Joe leaned back. "Whodathunkit? I'd scarcely have thought it of Ma."
"Well, I guess with three boys, you two and Dad, she never had a little girl to dress." Harlan grabbed the last of the beans before Dennis finished making up his mind about thirds. "She made the most of it. Then she ordered me to go by Nat and Twila's. She got out. I didn't think she should go up by herself, just in case Nat was still there, so I went with her. Charlene answered the door. Grandma said that they were certainly welcome to give the rest of Eden's things to the Goodwill if it suited them, but she did need her glasses and they wouldn't do anyone else much good if they threw them into the box at the Lions Club."
"Now that I would think of Ma," Dennis inserted into the conversation.
"Charlene went back inside, leaving us standing there on the porch. In about ten minutes, she came back with the glasses. In their case. I thanked her, and she said, 'Could you give me a lift downtown, please?' We did, of course. Didn't know it then, but when she got out at the library, she called Sam Haygood and stayed there until he came over and picked her up. And then they went over to the Davises at supper time and told Nat and Twila that they were getting engaged, too, which sort of distracted them from Eden for a while. A half hour or thereabouts, anyway. As long as Nat and Twila thought the two of them were just getting engaged. But the ten minutes of arguin
g about whether Eden could have her glasses had been the last straw for Charlene. She told them that she was moving in with Sam, too. Starting that night. They really brought out the big guns. Church of Christ members aren't supposed to behave like that."
Joe pushed his plate back. "Well, if Nat and Twila hadn't kept those girls on such a short leash, they wouldn't have reached the end of it so soon."
"There's that," Dennis admitted.
"Anyway, Grandma and I went back to my place and Eden got dressed.
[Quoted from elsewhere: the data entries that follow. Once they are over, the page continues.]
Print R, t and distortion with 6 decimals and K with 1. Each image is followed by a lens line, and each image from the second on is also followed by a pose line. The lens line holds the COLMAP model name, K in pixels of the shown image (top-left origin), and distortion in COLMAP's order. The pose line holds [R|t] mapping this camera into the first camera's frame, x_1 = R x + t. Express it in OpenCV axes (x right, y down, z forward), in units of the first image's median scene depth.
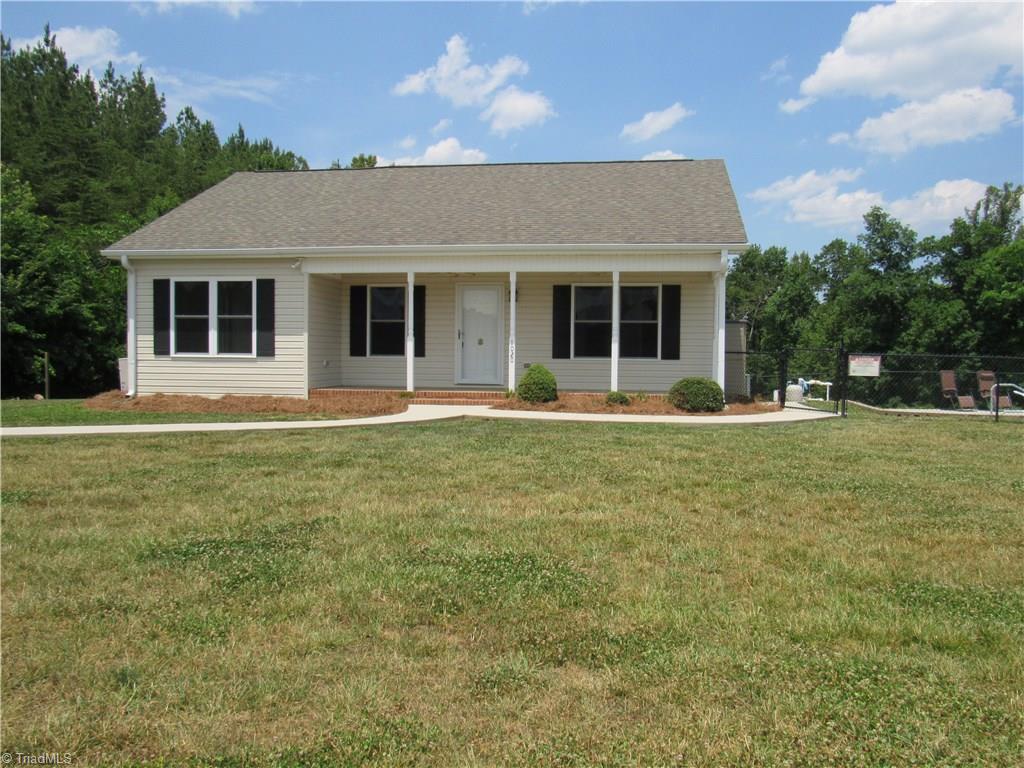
lens RADIAL K [[857.9, 0, 512.0], [0, 857.9, 384.0], [0, 0, 1]] dist [-0.026950, 0.006740]
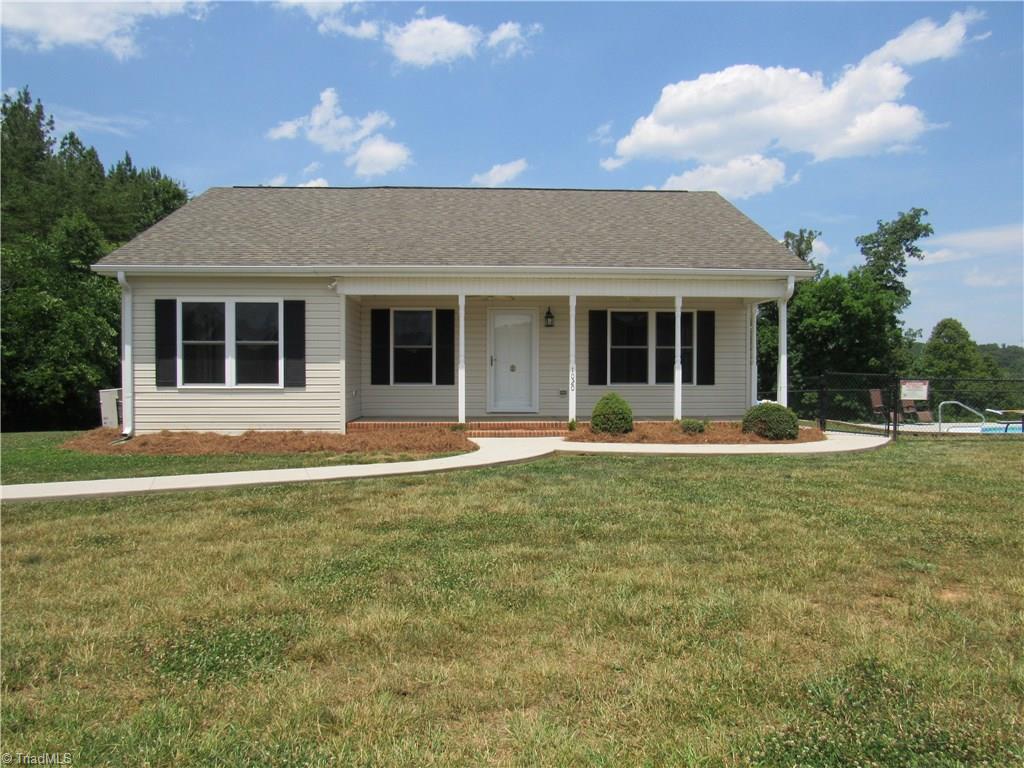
lens RADIAL K [[745.4, 0, 512.0], [0, 745.4, 384.0], [0, 0, 1]] dist [-0.008442, -0.003470]
pose [[0.980101, -0.011911, 0.198144, -0.210604], [0.015616, 0.999731, -0.017148, -0.017682], [-0.197886, 0.019901, 0.980023, 0.184585]]
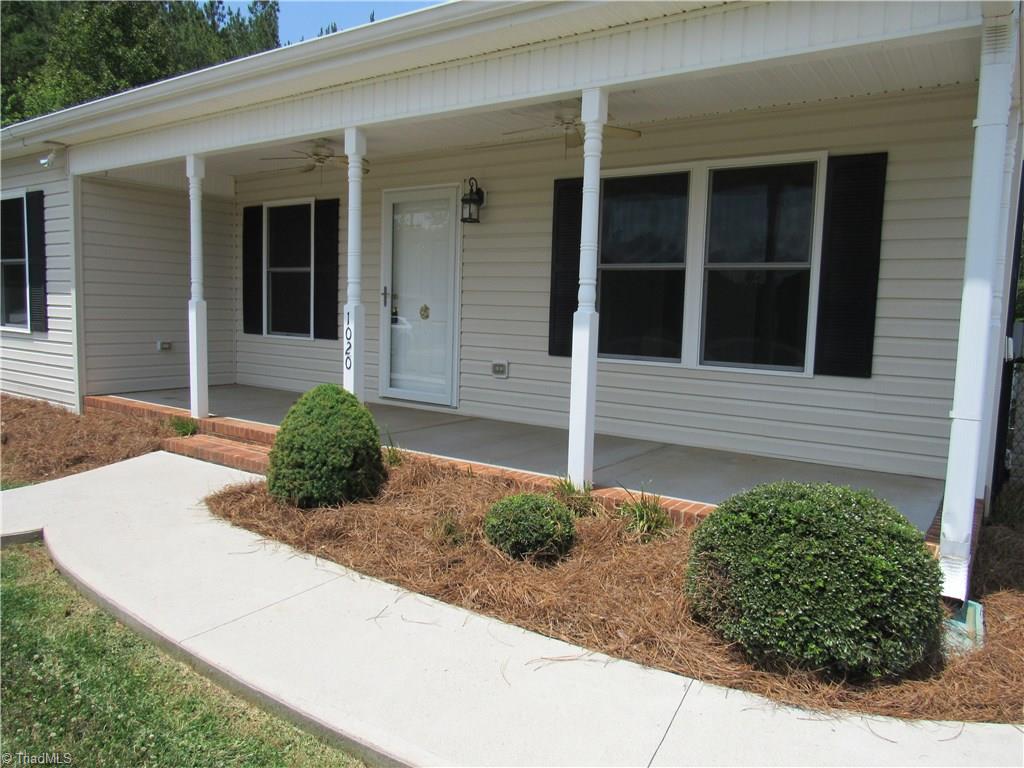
lens RADIAL K [[734.8, 0, 512.0], [0, 734.8, 384.0], [0, 0, 1]] dist [-0.028525, 0.008469]
pose [[0.899877, 0.062246, -0.431678, 0.191249], [-0.038172, 0.997205, 0.064221, -0.038781], [0.434470, -0.041313, 0.899739, 0.674685]]
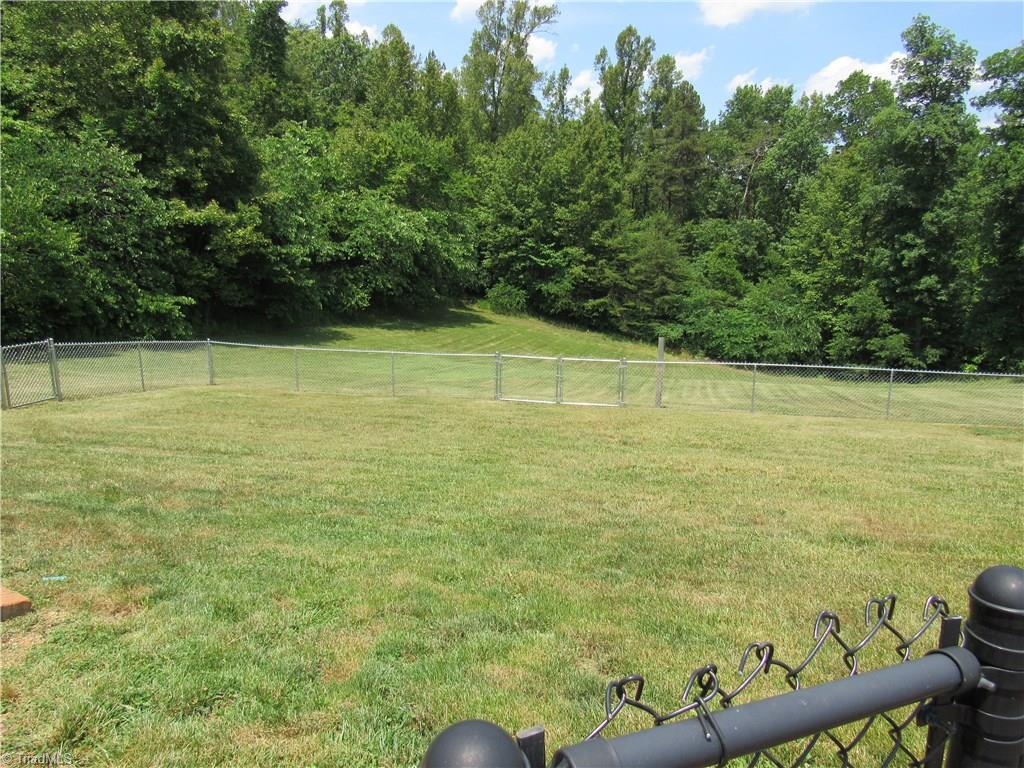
lens RADIAL K [[734.8, 0, 512.0], [0, 734.8, 384.0], [0, 0, 1]] dist [-0.028525, 0.008469]
pose [[0.999705, -0.001877, -0.024235, 0.395564], [0.006239, 0.983426, 0.181205, -0.044697], [0.023493, -0.181302, 0.983147, 1.476543]]
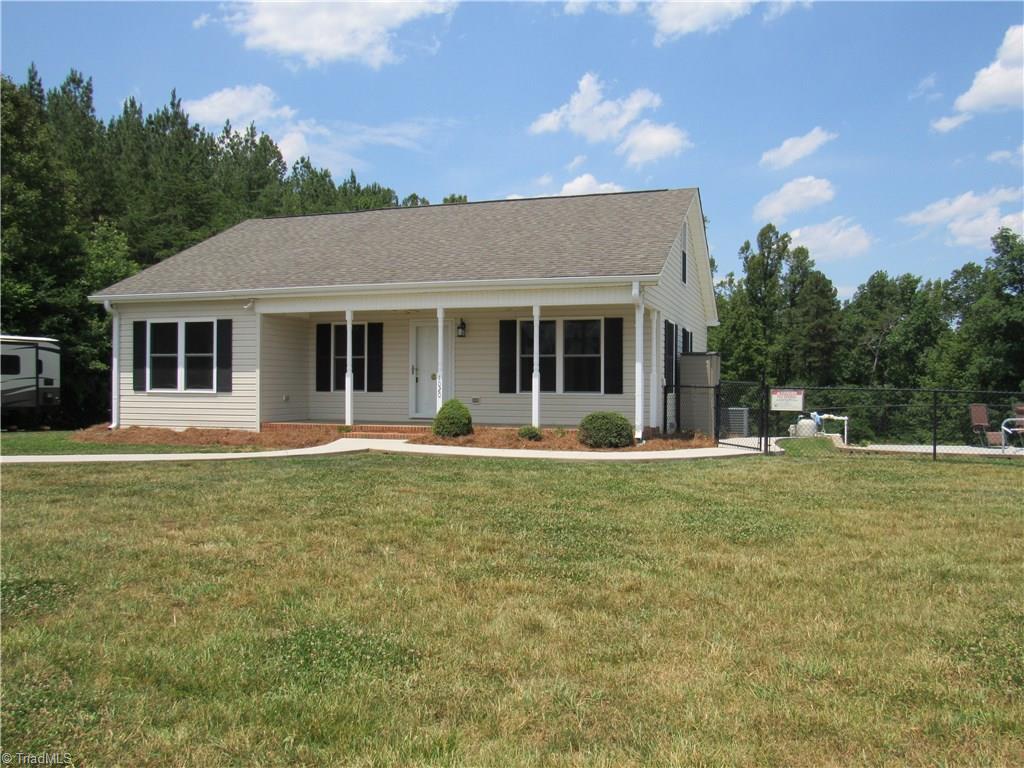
lens RADIAL K [[856.1, 0, 512.0], [0, 856.1, 384.0], [0, 0, 1]] dist [-0.028728, -0.007274]
pose [[0.985574, -0.004808, -0.169179, 0.234679], [-0.001661, 0.999274, -0.038074, -0.002132], [0.169239, 0.037805, 0.984850, 0.014514]]
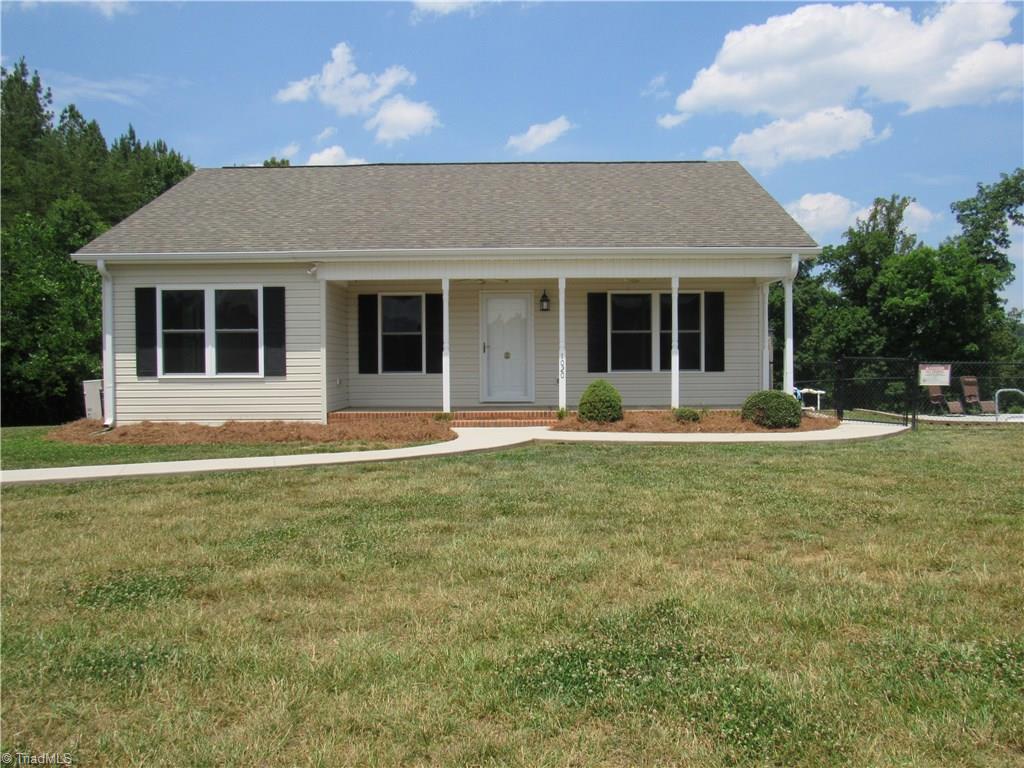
lens RADIAL K [[851.9, 0, 512.0], [0, 851.9, 384.0], [0, 0, 1]] dist [-0.016822, 0.006997]
pose [[0.990645, -0.019207, 0.135108, -0.159637], [0.020677, 0.999741, -0.009486, -0.010452], [-0.134891, 0.012191, 0.990786, 0.106650]]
Right after she put her glasses on, she discovered that my refrigerator contained three slices of dried up pepperoni pizza and two cans of beer. She and Grandma took the car keys, extracted some more of my cash, and headed off to Stevenson's Supermarket. And that was when my life really started to change." Harlan grinned. "What with Twila being a home ec teacher and all, Eden had some really distinct views on what it was good for a person to eat. Most of them involving broccoli or fiber—or both. You win some, you lose some." He looked at his wife again. "Overall, though, having Eden move in was a winner."
"You'd better believe it," she answered.
"If you were living together anyway, why did you get married?" Noelle asked.